- **WHAT THE TASK REQUIRES**
Reproduce the data word for word, beginning at the line that contains "globale styringsorganet for" and stopping after the line that contains "innovative metoder for".

- **Text extracted from each page**
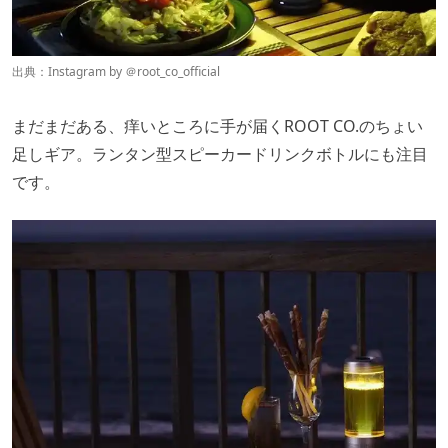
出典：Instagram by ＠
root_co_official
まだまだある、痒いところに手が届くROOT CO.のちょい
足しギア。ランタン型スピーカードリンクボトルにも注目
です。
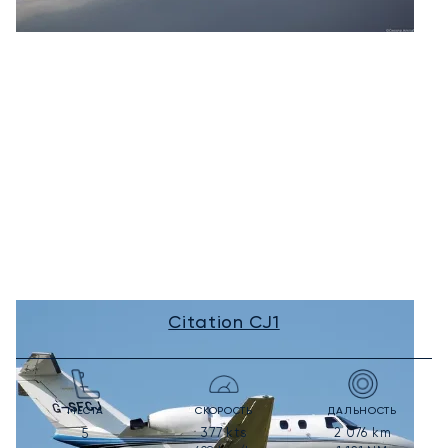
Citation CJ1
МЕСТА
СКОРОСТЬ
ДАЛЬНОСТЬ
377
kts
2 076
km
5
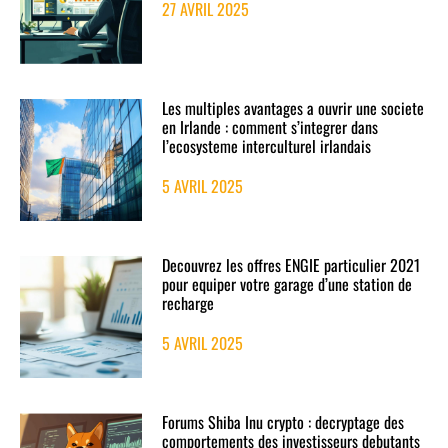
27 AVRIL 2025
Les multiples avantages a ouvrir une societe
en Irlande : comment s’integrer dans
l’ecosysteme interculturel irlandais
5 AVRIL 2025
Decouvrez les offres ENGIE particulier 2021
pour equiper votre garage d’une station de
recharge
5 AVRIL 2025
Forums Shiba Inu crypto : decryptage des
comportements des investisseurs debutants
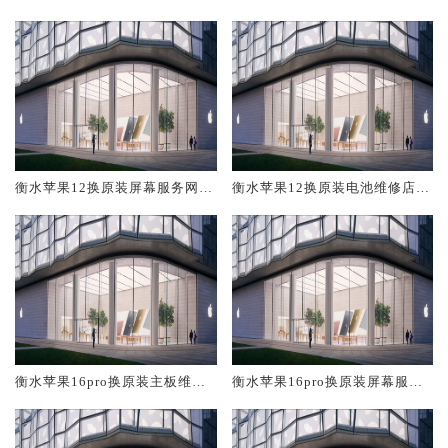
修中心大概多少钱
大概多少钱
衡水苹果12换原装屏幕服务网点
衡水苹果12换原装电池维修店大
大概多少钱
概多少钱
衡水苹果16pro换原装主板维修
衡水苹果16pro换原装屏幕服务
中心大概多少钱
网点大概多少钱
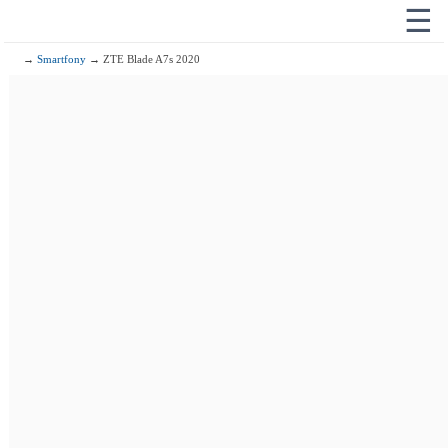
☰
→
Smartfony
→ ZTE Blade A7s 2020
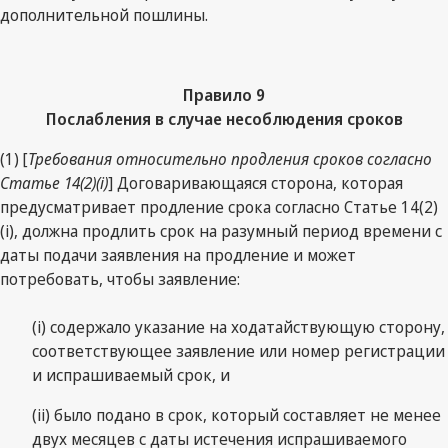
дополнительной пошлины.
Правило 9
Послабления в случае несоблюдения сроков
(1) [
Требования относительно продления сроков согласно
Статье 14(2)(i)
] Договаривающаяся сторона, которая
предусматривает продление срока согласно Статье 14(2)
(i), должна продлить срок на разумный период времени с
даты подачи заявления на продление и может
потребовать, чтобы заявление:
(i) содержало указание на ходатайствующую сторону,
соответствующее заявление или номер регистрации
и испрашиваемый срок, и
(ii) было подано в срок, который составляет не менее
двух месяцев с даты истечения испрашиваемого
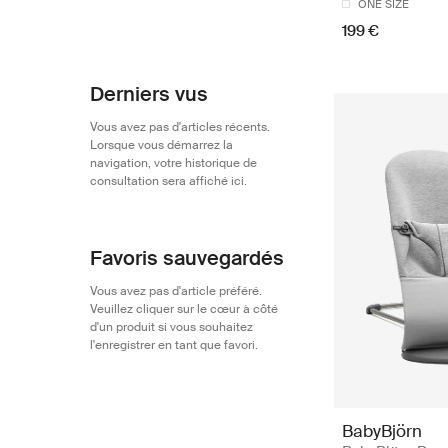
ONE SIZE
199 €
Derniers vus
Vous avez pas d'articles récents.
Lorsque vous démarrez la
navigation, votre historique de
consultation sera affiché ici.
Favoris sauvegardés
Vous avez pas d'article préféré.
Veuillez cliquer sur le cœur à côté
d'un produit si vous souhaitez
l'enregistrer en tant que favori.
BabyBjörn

* * *

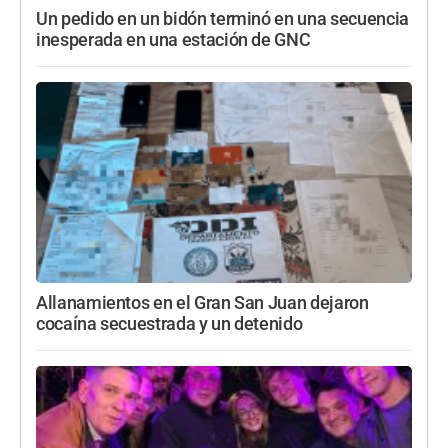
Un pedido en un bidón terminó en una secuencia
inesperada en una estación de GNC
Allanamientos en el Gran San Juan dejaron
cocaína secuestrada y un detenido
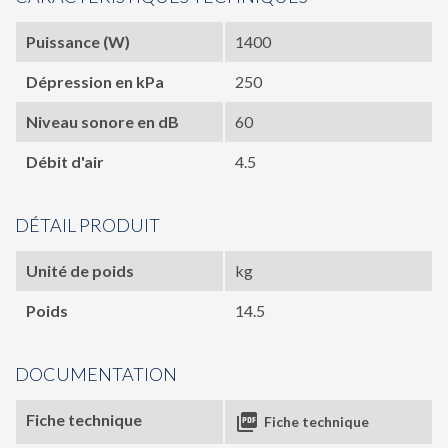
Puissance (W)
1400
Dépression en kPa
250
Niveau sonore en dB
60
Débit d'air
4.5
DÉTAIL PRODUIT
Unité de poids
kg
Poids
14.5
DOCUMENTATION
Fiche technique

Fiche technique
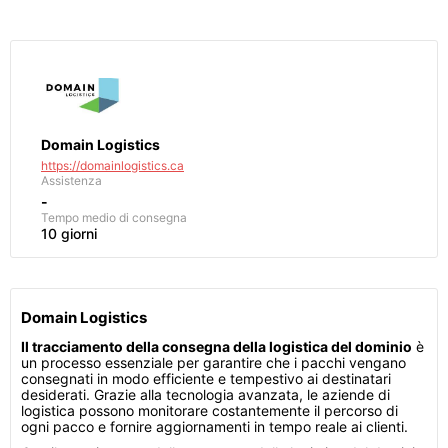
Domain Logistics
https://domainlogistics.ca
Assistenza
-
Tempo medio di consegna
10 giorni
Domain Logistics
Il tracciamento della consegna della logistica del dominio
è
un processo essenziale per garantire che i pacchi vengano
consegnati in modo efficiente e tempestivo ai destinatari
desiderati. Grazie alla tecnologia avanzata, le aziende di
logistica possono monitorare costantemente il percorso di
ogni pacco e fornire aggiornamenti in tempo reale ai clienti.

--

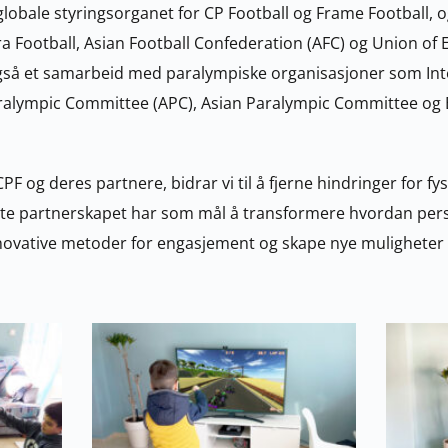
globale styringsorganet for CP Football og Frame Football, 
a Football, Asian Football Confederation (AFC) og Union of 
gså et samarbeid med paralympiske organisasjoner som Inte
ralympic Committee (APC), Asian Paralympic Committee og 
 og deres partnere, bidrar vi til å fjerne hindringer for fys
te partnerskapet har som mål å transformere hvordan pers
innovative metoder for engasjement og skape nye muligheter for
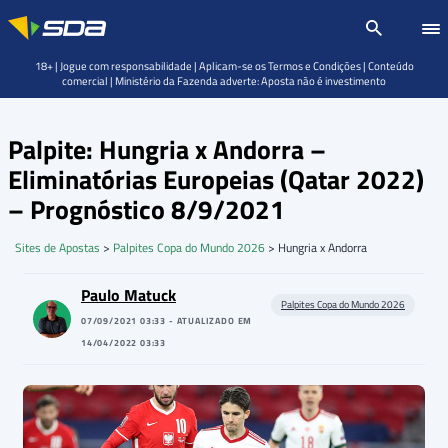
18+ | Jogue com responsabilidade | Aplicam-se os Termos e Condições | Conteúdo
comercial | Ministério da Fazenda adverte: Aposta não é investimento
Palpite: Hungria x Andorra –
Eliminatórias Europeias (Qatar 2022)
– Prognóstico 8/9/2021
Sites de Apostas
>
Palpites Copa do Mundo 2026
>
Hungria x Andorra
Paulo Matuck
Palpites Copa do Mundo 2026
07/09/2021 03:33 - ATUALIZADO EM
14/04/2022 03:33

- **ANSWER FOR THE TASK**
globale styringsorganet for CP Football og Frame Football, 
a Football, Asian Football Confederation (AFC) og Union of 
gså et samarbeid med paralympiske organisasjoner som Inte
ralympic Committee (APC), Asian Paralympic Committee og 
 og deres partnere, bidrar vi til å fjerne hindringer for fys
te partnerskapet har som mål å transformere hvordan pers
innovative metoder for engasjement og skape nye muligheter for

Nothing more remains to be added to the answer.